I suspect that there's some C++ code out there that wouldn't bother to call Release if they'd been told they weren't getting anything back. But that would lead to a memory leak, not a crash. So it's possible that there's some otherwise-valid QueryInterface code out there, somewhere, that implements case #4. It would be stupid, but it probably wouldn't be immediately obvious.

Sigh. My variant-to-interface code assumes case #1. It will do the wrong thing in case #4; namely, it will return the interface that QueryInterface lied and said it didn't have.
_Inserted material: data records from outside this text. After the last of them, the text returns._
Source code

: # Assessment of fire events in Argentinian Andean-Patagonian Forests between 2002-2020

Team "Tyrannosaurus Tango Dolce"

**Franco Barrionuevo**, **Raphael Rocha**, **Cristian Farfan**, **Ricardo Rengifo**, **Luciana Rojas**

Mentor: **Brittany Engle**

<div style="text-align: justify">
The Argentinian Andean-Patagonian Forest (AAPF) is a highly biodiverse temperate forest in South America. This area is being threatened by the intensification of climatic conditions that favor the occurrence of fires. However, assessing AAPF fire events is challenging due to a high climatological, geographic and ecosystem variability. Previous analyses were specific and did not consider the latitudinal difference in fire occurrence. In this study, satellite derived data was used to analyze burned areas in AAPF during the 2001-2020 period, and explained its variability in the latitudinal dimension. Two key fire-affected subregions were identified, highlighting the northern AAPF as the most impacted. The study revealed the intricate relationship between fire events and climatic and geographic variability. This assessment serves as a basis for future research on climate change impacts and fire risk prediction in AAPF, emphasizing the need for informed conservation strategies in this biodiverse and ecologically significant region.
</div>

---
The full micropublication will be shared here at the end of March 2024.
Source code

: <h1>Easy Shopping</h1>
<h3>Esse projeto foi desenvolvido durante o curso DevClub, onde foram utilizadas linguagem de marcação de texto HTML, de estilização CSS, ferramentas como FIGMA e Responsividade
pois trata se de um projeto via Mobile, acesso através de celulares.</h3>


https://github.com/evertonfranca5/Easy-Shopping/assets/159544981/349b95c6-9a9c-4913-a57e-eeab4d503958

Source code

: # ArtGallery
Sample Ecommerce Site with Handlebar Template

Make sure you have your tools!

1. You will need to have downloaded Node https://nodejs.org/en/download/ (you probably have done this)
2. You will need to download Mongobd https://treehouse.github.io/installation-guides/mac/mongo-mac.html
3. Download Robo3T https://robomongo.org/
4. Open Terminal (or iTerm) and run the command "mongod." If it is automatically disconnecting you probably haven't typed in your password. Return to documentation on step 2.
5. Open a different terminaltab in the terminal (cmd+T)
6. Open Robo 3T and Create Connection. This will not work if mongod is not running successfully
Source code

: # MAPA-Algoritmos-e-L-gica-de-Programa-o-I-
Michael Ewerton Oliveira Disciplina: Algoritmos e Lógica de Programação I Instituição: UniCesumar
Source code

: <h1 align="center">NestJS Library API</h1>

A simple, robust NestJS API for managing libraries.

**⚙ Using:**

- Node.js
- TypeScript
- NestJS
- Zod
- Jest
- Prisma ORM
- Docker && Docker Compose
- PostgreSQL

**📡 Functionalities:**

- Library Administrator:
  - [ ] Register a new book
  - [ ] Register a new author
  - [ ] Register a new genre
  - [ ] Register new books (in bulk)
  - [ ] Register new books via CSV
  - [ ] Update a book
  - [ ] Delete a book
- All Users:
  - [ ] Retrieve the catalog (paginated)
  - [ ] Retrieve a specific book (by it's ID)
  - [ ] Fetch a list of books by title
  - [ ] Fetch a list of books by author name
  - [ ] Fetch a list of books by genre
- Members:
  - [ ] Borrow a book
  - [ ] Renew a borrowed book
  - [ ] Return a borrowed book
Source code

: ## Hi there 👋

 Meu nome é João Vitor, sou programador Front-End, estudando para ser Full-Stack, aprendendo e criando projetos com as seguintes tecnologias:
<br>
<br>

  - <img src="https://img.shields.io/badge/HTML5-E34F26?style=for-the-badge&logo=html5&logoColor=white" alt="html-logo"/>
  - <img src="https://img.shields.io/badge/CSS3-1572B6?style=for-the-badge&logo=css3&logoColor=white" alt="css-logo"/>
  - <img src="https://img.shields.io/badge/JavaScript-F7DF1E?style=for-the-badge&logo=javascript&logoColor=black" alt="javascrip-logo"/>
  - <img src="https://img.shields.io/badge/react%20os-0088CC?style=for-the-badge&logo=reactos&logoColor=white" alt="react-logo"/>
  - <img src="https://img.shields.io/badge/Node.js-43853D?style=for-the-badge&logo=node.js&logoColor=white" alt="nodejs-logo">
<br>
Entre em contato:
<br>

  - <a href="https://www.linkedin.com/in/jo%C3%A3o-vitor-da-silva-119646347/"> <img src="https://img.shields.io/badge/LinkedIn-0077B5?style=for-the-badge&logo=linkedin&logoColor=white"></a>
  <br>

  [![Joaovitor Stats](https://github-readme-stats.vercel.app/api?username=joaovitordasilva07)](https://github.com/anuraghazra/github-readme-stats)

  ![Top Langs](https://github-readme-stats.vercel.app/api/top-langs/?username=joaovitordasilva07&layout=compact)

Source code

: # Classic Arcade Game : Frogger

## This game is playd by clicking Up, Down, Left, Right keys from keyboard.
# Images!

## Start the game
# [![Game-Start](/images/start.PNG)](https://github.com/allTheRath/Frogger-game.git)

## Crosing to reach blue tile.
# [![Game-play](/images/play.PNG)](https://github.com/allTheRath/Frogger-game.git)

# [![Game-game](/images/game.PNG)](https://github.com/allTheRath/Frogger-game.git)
And if QueryInterface is already lying to you, it's entirely possible that the interface it's returning is the wrong type. Then you get back into the virtual-method-calls-on-garbage-values thing. Ack.

Okay, here's the bottom line. If you use a reasonable programming language (like Delphi), and you use the built-in QueryInterface stuff that's already been written for you and doesn't have evil bugs like case #4, then you can use my variant-to-interface code without modification. It'll be safe (I just checked; TInterfacedObject.QueryInterface implements case #1, as all reasonable QueryInterfaces should). But if you're dealing with COM objects from unknown sources, or if you just like to be cautious, you may want to take a look at the revised code Sebastian posted. It shouldn't be necessary, but if you ever end up dealing with a pathological QueryInterface, the extra checking may be safer.

Moral: Don't design stupid APIs that return the same information twice!